Yine Küçük Dünyam adlı kitabında Cemal Tural ile olan ilişkisini şu şekilde açıklar:

“Cemal Tural o sıralarda 2. Ordu Komutanıydı. Ve hakikaten milliyetçi görünüyordu. Barzani hareketini adım adım takip ediyordu. O günlerde, Güneydoğu'daki bazı evlerde, Barzani'nin resimleri asılıydı. Barzani her an halkı ayaklandırabilir şeklinde şayia vardı. Cemal Tural'a karşı duyduğumuz alaka biraz da Barzani'yi yakın takibe almasından dolayıydı. Şimdi durum ve tutumuza bakınca bir kere daha şu tuhaflıkların karşısında hayrete düşüyorum. Dünkü şaki bugün eller üstünde. Tural Paşamız milliyetçi diyorlar. Türk askeri milliyetçi olmayacak da ne olacak. Allah milliyetçilere uzun ömür versin.”
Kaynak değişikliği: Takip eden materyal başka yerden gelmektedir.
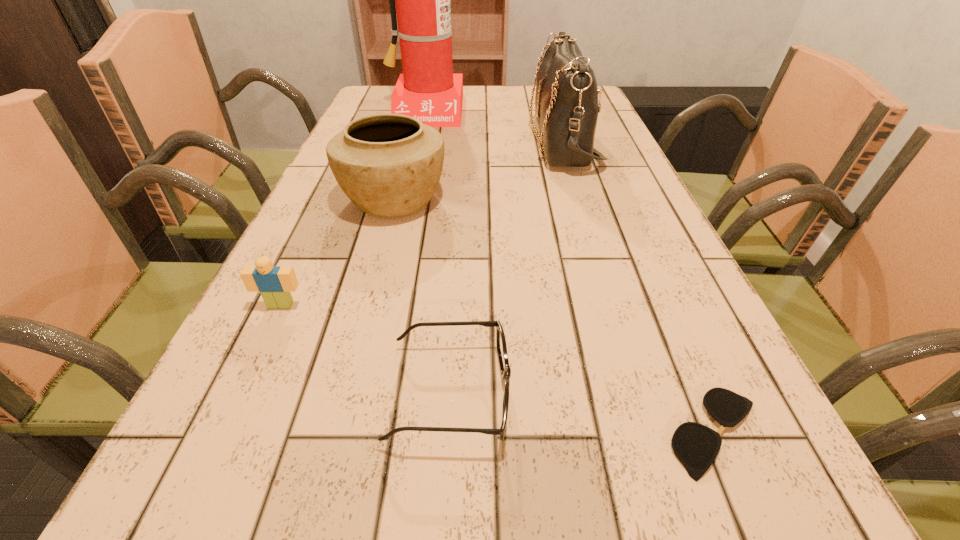
What are the coordinates of `free space located 0.350m at the front of the handbag with chain and zipper` in the screenshot? It's located at (402, 143).

Identify the location of free space located 0.380m at the front of the handbag with chain and zipper. (391, 143).

The width and height of the screenshot is (960, 540). What are the coordinates of `blank area located at the front of the handbag with chain and zipper` in the screenshot? It's located at (432, 143).

The width and height of the screenshot is (960, 540). I want to click on free space located 0.350m on the front of the pottery, so click(348, 372).

This screenshot has width=960, height=540. Identify the location of vacant space situated on the face of the Lego. (182, 515).

Image resolution: width=960 pixels, height=540 pixels. I want to click on free region located on the front-facing side of the left spectacles, so click(732, 393).

Locate an element on the screen. The image size is (960, 540). blank space located on the left of the shorter spectacles is located at coordinates (419, 433).

Image resolution: width=960 pixels, height=540 pixels. Identify the location of fire extinguisher at the far edge. (427, 90).

Where is `handbag that is positioned at the far edge`? The width and height of the screenshot is (960, 540). handbag that is positioned at the far edge is located at coordinates (566, 100).

At what (x,y) coordinates should I click in order to perform the action: click on fire extinguisher at the left edge. Please return your answer as a coordinate pair (x, y). Looking at the image, I should click on (427, 90).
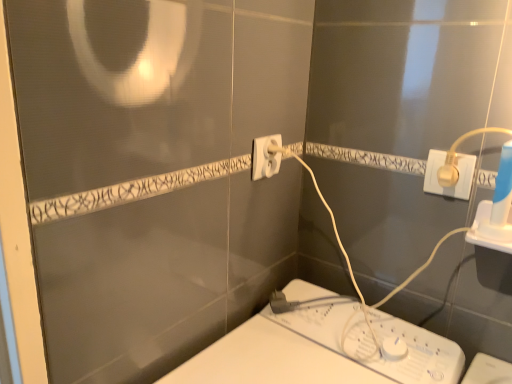
Question: In terms of height, does white plastic plug at upper right, which is the 1th power plugs and sockets in right-to-left order, look taller or shorter compared to white plastic plug at center, which ranks as the second power plugs and sockets in front-to-back order?

Choices:
 (A) tall
 (B) short

Answer: (B)

Question: In the image, is white plastic plug at upper right, acting as the second power plugs and sockets starting from the back, on the left side or the right side of white plastic plug at center, the second power plugs and sockets when ordered from right to left?

Choices:
 (A) right
 (B) left

Answer: (A)

Question: From a real-world perspective, is white plastic plug at upper right, which is the 1th power plugs and sockets in right-to-left order, positioned above or below white plastic plug at center, the first power plugs and sockets from the back?

Choices:
 (A) below
 (B) above

Answer: (A)

Question: Is white plastic plug at center, which ranks as the second power plugs and sockets in front-to-back order, in front of or behind white plastic plug at upper right, which is the 1th power plugs and sockets in right-to-left order, in the image?

Choices:
 (A) behind
 (B) front

Answer: (A)

Question: In terms of size, does white plastic plug at center, the second power plugs and sockets when ordered from right to left, appear bigger or smaller than white plastic plug at upper right, which is the first power plugs and sockets from front to back?

Choices:
 (A) big
 (B) small

Answer: (A)

Question: Is white plastic plug at center, which ranks as the second power plugs and sockets in front-to-back order, inside the boundaries of white plastic plug at upper right, positioned as the 2th power plugs and sockets in left-to-right order, or outside?

Choices:
 (A) inside
 (B) outside

Answer: (B)

Question: In terms of height, does white plastic plug at center, which is counted as the 1th power plugs and sockets, starting from the left, look taller or shorter compared to white plastic plug at upper right, which is the 1th power plugs and sockets in right-to-left order?

Choices:
 (A) short
 (B) tall

Answer: (B)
Said-i Kurdi’nin mezarını talan edip, cesedini başka yere barakan Cemal Tural ile Fetullah Gülen’in bu kadar organik ilişkilerde olması akla ilginç kuşkular getiriyor:

Fetullah Gülen, Orgeneral Cemal Tural tarafından mı görevlendirildi?

Said-i Kurdi mezarının talan edilmesinde baş planlayıcı Cemal Tural iken, Fetullah Gülen’in bu son sözleri ve Cemal Tural ile ilişkileri yan yana getirilince fotoğraf tamamlanıyor.

Gülen diyor ki, “Saidi Kurdi demiş ki talebelerimden bir iki kişi dışında kimse mezarımın yerini bilmesin”. Hiçbir talebesi yerini bilmiyor. Ama hiçbir talebesi olmayan iki kişi yerini biliyor. Gülen’in konuşmalarından şöyle bir durum açığa çıkıyor gibi. Said-i Kurdi’nin mezar yerini bilenlerden biri mezarını ortadan kaldıran Cemal Tural biri de yaşarken Said-i Kurdi’ye düşman olan ve O’nun hiç talebesi olmayan Fetullah Gülen.

Said-i Kurdi’nin dediği gibi “Düşman nur postuna bürünmüş”.